Note: For Lisp Machine compatibility, the dimension is 1-based. That is, an array of dimensionality 2 is said to have dimensions 1 and 2, rather than 0 and 1 as one might expect. The Lisp Machine uses the 0 dimension of this argument to mean the array leader, a concept that does not exist in Maclisp. For compatibility with the Lisp Machine, the form (ARRAY-DIMENSION-N 0 q) is always NIL in Maclisp, which is what the Lisp Machine's ARRAY-DIMENSION-N would return for an array with no array leader.

Examples:

(ARRAY-DIMENSION-N 3 (*ARRAY NIL T 5 3)) => NIL

(ARRAY-DIMENSION-N 2 (*ARRAY NIL T 5 3)) => 3

(ARRAY-DIMENSION-N 1 (*ARRAY NIL T 5 3)) => 5

(ARRAY-DIMENSION-N 0 (*ARRAY NIL T 5 3)) => NIL


`ARRAY-TYPE`	Function	`(ARRAY-TYPE q)`

[PDP-10 Only] Returns the symbolic type of an array, q.

Examples:

(ARRAY-TYPE (*ARRAY NIL T 10.))		=> T

(ARRAY-TYPE (*ARRAY NIL 'FIXNUM 10.))	=> FIXNUM

Array Saving

Unfortunately, DUMPARRAYS and LOADARRAYS currently work only on ITS. This is because FILLARRAY does not work with file array arguments on non-ITS sites. This is a bug we hope someday will be fixed.
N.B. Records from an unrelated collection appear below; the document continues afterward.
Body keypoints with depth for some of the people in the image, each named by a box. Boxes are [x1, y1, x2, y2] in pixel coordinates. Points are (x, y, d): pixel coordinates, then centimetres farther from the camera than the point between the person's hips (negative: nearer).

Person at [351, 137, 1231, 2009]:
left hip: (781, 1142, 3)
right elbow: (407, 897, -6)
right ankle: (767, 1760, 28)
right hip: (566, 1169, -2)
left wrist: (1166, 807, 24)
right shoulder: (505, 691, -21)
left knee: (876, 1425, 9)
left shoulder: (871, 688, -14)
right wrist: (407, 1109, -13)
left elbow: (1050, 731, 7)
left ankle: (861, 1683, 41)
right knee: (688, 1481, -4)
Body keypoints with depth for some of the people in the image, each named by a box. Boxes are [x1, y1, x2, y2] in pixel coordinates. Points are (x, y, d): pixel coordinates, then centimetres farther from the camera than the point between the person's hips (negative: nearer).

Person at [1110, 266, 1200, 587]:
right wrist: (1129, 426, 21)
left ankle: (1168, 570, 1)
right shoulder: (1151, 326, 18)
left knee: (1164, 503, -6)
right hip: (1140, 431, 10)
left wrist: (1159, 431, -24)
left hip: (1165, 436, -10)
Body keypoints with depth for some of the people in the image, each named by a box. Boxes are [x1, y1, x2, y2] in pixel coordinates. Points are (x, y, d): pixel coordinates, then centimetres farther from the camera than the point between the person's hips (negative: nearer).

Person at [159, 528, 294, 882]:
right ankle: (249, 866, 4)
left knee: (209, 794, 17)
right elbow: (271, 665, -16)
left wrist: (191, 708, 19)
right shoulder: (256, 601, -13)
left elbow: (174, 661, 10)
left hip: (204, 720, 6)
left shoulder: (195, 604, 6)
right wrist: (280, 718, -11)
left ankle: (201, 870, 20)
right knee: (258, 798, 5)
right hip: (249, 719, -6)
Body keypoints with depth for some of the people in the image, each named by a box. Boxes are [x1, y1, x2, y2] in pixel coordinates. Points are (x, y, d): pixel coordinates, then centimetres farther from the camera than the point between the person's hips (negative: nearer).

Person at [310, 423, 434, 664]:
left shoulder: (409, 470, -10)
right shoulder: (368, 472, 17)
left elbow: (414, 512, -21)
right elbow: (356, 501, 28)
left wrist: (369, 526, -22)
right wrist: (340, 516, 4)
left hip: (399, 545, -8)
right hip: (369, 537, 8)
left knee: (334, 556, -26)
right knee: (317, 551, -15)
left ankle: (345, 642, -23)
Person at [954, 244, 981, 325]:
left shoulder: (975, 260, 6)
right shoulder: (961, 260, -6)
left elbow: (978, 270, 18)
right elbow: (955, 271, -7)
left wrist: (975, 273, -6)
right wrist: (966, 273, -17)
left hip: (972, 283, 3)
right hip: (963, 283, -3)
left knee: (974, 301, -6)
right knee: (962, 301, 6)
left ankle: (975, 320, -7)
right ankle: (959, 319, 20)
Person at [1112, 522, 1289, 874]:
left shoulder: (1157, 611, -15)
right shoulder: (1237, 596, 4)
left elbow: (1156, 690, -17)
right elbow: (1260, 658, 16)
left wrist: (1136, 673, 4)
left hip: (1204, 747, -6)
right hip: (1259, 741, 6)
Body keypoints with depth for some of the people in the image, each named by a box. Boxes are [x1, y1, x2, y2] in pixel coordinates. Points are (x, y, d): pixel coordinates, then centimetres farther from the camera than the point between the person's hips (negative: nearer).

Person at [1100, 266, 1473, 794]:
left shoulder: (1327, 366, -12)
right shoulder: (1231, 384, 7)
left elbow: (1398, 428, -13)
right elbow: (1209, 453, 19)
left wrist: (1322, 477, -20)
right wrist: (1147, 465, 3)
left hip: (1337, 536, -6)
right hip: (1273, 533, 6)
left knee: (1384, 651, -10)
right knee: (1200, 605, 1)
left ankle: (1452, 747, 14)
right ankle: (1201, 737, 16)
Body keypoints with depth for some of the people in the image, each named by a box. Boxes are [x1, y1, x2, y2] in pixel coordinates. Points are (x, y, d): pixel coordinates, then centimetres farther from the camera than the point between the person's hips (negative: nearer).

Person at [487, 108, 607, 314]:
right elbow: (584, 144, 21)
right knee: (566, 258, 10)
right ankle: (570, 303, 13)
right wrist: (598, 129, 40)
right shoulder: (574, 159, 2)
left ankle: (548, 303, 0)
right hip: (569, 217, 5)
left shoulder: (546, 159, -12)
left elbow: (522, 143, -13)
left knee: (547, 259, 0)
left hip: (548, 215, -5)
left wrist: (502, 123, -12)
`DUMPARRAYS`	Function	`(DUMPARRAYS names filespec)`

Saves the contents of the specified arrays into filespec in a format that can be restored by LOADARRAYS. The arrays are specified as a list of names, which must be symbols. Each symbol must have an ARRAY property of the ARRAY to be saved. Arrays held by value cells are not handled. Also, only type FIXNUM, FLONUM, and NIL arrays are handled. The filespec may be a namelist or namestring. On Multics, this only works with type FIXNUM and FLONUM arrays. Also on Multics, if the filespec is of the form “(pdp-10 filespec)” the file will be written in PDP-10 dumparrays format.


`LOADARRAYS`	Function	`(LOADARRAYS filespec)`

Retrieves the arrays saved by a DUMPARRAYS command.